* Extracted records:
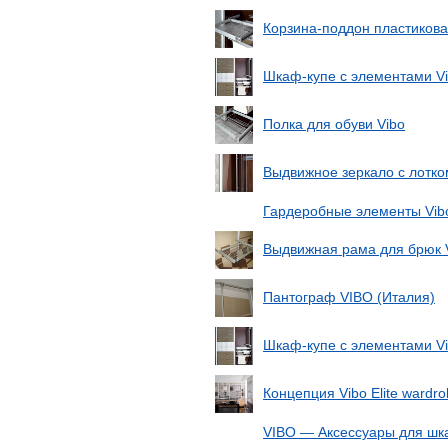
Корзина-поддон пластиков
Шкаф-купе с элементами V
Полка для обуви Vibo
Выдвижное зеркало с лотко
Гардеробные элементы Vib
Выдвижная рама для брюк 
Пантограф VIBO (Италия)
Шкаф-купе с элементами V
Концепция Vibo Elite wardr
VIBO — Аксессуары для ш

* Task statement: The lines to write out run from the one with "Гардеробные элементы Vib" through the end of the records. Give them exactly, and only them.

* Result of the exercise:
Гардеробные элементы Vib
Выдвижная рама для брюк 
Пантограф VIBO (Италия)
Шкаф-купе с элементами V
Концепция Vibo Elite wardr
VIBO — Аксессуары для ш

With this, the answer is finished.